## [What you are asked to do]
Could you return every record below word for word, leaving out the pictures?

## [Supplied material]

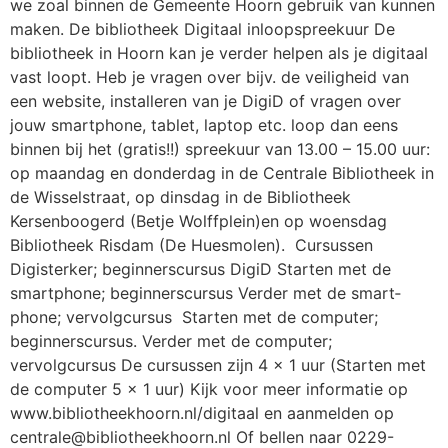
we zoal binnen de Gemeente Hoorn gebruik van kunnen
maken. De bibliotheek Digitaal inloopspreekuur De
bibliotheek in Hoorn kan je verder helpen als je digitaal
vast loopt. Heb je vragen over bijv. de veiligheid van
een website, installeren van je DigiD of vragen over
jouw smartphone, tablet, laptop etc. loop dan eens
binnen bij het (gratis!!) spreekuur van 13.00 – 15.00 uur:
op maandag en donderdag in de Centrale Bibliotheek in
de Wisselstraat, op dinsdag in de Bibliotheek
Kersenboogerd (Betje Wolffplein)en op woensdag
Bibliotheek Risdam (De Huesmolen). Cursussen
Digisterker; beginners­cursus DigiD Starten met de
smart­phone; beginners­cursus Verder met de smart­
phone; vervolg­cursus Starten met de computer;
beginners­cursus. Verder met de computer;
vervolgcursus De cursussen zijn 4 x 1 uur (Starten met
de computer 5 x 1 uur) Kijk voor meer informatie op
www.bibliotheekhoorn.nl/digitaal en aanmelden op
centrale@bibliotheekhoorn.nl Of bellen naar 0229-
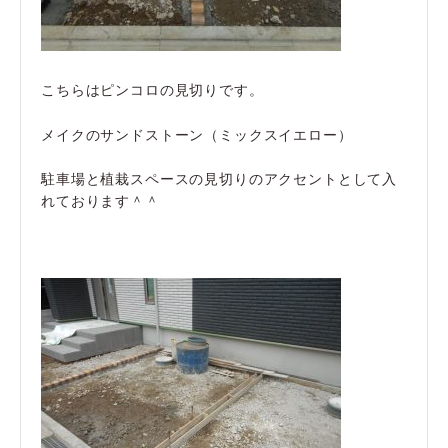
こちらはピンコロの見切りです。
メイクのサンドストーン（ミックスイエロー）
駐車場と植栽スペースの見切りのアクセントとして入
れております＾＾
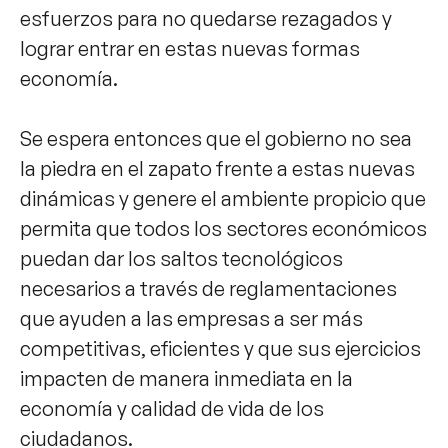
esfuerzos para no quedarse rezagados y
lograr entrar en estas nuevas formas
economía.
Se espera entonces que el gobierno no sea
la piedra en el zapato frente a estas nuevas
dinámicas y genere el ambiente propicio que
permita que todos los sectores económicos
puedan dar los saltos tecnológicos
necesarios a través de reglamentaciones
que ayuden a las empresas a ser más
competitivas, eficientes y que sus ejercicios
impacten de manera inmediata en la
economía y calidad de vida de los
ciudadanos.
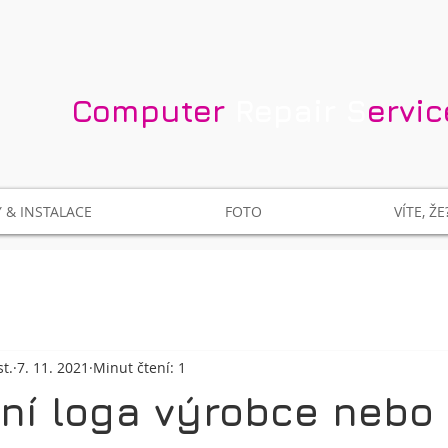
​Computer​
Repair S
ervi
 & INSTALACE
FOTO
VÍTE, ŽE
t.
7. 11. 2021
Minut čtení: 1
ní loga výrobce nebo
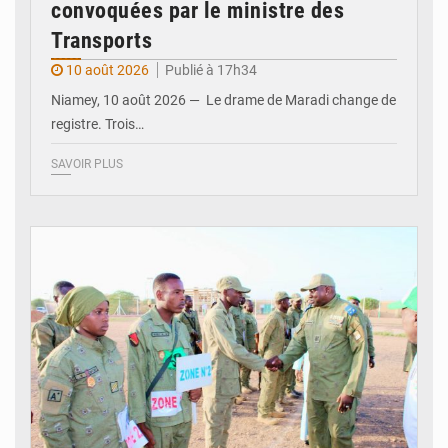
convoquées par le ministre des
Transports
10 août 2026
Publié à 17h34
Niamey, 10 août 2026 — Le drame de Maradi change de
registre. Trois…
SAVOIR PLUS
© Gouvernorat d'Agadez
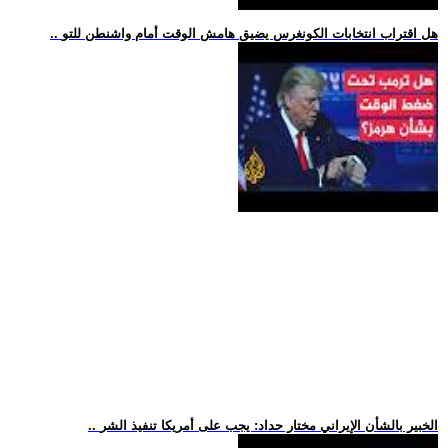
.. هل اقتراب انتخابات الكونغرس يضيق هامش الوقت أمام واشنطن للتو
.. الخبير بالشأن الإيراني مختار حداد: يجب على أمريكا تنفيذ الشر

## [Written solution]
we zoal binnen de Gemeente Hoorn gebruik van kunnen
maken. De bibliotheek Digitaal inloopspreekuur De
bibliotheek in Hoorn kan je verder helpen als je digitaal
vast loopt. Heb je vragen over bijv. de veiligheid van
een website, installeren van je DigiD of vragen over
jouw smartphone, tablet, laptop etc. loop dan eens
binnen bij het (gratis!!) spreekuur van 13.00 – 15.00 uur:
op maandag en donderdag in de Centrale Bibliotheek in
de Wisselstraat, op dinsdag in de Bibliotheek
Kersenboogerd (Betje Wolffplein)en op woensdag
Bibliotheek Risdam (De Huesmolen). Cursussen
Digisterker; beginners­cursus DigiD Starten met de
smart­phone; beginners­cursus Verder met de smart­
phone; vervolg­cursus Starten met de computer;
beginners­cursus. Verder met de computer;
vervolgcursus De cursussen zijn 4 x 1 uur (Starten met
de computer 5 x 1 uur) Kijk voor meer informatie op
www.bibliotheekhoorn.nl/digitaal en aanmelden op
centrale@bibliotheekhoorn.nl Of bellen naar 0229-
こちらはピンコロの見切りです。
メイクのサンドストーン（ミックスイエロー）
駐車場と植栽スペースの見切りのアクセントとして入
れております＾＾
esfuerzos para no quedarse rezagados y
lograr entrar en estas nuevas formas
economía.
Se espera entonces que el gobierno no sea
la piedra en el zapato frente a estas nuevas
dinámicas y genere el ambiente propicio que
permita que todos los sectores económicos
puedan dar los saltos tecnológicos
necesarios a través de reglamentaciones
que ayuden a las empresas a ser más
competitivas, eficientes y que sus ejercicios
impacten de manera inmediata en la
economía y calidad de vida de los
ciudadanos.
​Computer​
Repair S
ervi
 & INSTALACE
FOTO
VÍTE, ŽE
t.
7. 11. 2021
Minut čtení: 1
ní loga výrobce nebo
convoquées par le ministre des
Transports
10 août 2026
Publié à 17h34
Niamey, 10 août 2026 — Le drame de Maradi change de
registre. Trois…
SAVOIR PLUS
© Gouvernorat d'Agadez
.. هل اقتراب انتخابات الكونغرس يضيق هامش الوقت أمام واشنطن للتو
.. الخبير بالشأن الإيراني مختار حداد: يجب على أمريكا تنفيذ الشر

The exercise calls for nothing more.